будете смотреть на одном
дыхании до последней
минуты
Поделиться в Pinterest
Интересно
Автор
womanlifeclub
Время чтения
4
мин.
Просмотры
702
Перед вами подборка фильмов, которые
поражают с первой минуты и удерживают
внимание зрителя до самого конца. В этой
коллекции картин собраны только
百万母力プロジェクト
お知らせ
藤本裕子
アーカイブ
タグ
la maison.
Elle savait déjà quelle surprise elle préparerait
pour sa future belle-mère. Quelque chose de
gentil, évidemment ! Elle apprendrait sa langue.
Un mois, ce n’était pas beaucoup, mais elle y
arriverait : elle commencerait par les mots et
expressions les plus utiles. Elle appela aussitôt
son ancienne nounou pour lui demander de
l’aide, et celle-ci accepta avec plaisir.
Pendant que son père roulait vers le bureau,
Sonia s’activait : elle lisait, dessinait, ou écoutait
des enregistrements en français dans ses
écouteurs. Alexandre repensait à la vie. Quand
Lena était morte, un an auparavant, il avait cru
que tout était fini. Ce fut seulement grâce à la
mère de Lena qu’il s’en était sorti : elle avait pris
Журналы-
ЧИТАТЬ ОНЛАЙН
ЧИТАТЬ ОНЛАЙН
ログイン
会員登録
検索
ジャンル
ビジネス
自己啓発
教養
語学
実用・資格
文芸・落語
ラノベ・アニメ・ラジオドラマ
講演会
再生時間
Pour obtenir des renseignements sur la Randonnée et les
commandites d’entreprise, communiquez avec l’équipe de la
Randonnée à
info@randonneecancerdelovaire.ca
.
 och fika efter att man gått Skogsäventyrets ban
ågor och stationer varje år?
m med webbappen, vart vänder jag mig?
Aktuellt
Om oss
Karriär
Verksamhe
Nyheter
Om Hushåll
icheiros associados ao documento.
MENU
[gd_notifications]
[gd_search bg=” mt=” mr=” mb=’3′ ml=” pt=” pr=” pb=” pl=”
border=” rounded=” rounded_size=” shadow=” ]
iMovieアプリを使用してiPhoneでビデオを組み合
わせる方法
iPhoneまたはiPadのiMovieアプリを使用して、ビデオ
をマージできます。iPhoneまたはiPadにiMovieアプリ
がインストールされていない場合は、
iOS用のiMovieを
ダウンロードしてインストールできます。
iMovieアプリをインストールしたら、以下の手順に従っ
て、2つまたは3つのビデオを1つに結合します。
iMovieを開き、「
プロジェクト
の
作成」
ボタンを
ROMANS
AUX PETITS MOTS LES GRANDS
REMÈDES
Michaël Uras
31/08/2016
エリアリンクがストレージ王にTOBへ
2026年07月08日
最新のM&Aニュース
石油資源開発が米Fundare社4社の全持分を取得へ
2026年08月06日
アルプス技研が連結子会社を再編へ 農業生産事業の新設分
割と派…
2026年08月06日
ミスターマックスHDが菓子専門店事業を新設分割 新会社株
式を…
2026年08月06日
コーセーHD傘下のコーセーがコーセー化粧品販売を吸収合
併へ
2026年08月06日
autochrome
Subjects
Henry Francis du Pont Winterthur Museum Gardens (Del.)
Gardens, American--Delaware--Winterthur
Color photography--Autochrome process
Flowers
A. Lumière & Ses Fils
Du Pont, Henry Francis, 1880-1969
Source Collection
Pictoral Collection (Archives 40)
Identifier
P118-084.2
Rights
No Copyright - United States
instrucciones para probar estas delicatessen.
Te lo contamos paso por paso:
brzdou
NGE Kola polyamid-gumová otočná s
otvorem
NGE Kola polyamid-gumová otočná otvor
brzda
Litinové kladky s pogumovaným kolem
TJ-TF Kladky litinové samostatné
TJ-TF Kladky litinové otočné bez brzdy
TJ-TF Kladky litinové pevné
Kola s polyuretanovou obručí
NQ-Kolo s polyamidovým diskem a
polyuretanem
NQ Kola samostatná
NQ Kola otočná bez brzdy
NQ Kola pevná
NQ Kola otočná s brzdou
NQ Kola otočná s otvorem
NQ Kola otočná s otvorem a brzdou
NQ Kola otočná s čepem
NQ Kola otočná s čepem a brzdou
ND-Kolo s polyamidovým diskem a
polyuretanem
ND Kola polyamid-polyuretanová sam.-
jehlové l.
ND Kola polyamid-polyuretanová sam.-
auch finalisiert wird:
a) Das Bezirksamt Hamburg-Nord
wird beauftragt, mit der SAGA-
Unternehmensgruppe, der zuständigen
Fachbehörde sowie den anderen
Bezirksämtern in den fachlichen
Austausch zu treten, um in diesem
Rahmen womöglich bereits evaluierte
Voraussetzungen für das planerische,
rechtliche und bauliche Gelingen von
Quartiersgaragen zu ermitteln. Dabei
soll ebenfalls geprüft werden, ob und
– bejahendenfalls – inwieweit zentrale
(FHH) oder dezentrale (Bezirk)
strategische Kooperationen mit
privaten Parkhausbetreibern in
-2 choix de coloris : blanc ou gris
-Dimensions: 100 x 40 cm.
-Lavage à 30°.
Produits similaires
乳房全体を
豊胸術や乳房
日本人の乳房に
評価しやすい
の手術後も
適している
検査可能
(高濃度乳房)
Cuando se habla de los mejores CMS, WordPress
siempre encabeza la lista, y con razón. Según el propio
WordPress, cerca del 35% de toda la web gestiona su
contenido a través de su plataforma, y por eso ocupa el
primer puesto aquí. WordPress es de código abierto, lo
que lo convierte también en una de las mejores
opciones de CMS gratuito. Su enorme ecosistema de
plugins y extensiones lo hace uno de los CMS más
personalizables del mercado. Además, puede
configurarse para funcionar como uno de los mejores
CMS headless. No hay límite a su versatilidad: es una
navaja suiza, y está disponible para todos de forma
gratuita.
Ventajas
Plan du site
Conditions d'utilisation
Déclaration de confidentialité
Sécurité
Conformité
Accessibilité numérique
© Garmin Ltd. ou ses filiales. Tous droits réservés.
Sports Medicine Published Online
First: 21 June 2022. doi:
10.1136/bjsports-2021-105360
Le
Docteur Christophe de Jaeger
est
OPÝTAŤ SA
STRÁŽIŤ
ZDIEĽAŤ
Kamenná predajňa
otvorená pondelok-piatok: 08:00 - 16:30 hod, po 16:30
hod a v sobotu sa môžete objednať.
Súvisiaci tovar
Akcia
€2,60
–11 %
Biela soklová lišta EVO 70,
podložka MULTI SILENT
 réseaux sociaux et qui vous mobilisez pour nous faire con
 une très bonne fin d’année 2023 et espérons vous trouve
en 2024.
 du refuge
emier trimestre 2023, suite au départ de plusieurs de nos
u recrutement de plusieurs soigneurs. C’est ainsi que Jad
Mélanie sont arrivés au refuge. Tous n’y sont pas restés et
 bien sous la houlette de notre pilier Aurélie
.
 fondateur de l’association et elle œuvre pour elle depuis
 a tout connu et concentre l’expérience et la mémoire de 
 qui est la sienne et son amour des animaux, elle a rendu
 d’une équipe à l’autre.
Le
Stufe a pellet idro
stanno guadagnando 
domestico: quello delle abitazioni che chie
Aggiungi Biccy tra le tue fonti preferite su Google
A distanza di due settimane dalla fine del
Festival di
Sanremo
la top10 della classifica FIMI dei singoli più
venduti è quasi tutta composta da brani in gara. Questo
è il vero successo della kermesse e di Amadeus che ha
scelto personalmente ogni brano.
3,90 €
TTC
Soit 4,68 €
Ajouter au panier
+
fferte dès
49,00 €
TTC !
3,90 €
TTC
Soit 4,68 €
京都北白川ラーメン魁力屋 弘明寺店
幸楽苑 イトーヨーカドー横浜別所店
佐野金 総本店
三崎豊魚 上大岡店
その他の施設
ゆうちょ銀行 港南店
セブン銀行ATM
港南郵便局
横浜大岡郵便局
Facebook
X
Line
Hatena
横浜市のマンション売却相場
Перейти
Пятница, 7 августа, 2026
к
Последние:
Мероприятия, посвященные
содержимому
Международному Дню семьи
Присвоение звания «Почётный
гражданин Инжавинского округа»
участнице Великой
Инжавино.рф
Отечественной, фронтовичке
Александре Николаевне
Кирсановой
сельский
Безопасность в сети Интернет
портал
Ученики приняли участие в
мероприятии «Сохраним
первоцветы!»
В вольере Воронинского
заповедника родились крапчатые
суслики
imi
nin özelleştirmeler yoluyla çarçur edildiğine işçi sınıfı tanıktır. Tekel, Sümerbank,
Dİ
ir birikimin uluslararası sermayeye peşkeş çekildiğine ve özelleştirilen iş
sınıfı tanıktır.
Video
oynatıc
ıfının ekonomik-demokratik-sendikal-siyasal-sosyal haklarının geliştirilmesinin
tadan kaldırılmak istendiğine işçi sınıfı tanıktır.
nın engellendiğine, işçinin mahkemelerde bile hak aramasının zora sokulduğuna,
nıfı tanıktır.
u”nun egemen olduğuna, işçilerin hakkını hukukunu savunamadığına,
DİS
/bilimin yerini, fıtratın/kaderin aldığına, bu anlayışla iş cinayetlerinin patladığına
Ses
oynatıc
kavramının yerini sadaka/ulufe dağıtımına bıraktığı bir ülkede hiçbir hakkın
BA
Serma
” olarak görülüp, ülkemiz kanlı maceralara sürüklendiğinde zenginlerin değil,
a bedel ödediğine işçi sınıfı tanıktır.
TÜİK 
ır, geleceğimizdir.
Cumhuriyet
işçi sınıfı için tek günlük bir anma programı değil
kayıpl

= = = = = = =

- _Exercise goal_:
Can you turn the records, from their start through the line containing "Un mois, ce n’était pas beaucoup, mais elle y", into a numbered list with one line per item and no blank lines?

- _Result for this exercise_:
1. будете смотреть на одном
2. дыхании до последней
3. минуты
4. Поделиться в Pinterest
5. Интересно
6. Автор
7. womanlifeclub
8. Время чтения
9. 4
10. мин.
11. Просмотры
12. 702
13. Перед вами подборка фильмов, которые
14. поражают с первой минуты и удерживают
15. внимание зрителя до самого конца. В этой
16. коллекции картин собраны только
17. 百万母力プロジェクト
18. お知らせ
19. 藤本裕子
20. アーカイブ
21. タグ
22. la maison.
23. Elle savait déjà quelle surprise elle préparerait
24. pour sa future belle-mère. Quelque chose de
25. gentil, évidemment ! Elle apprendrait sa langue.
26. Un mois, ce n’était pas beaucoup, mais elle y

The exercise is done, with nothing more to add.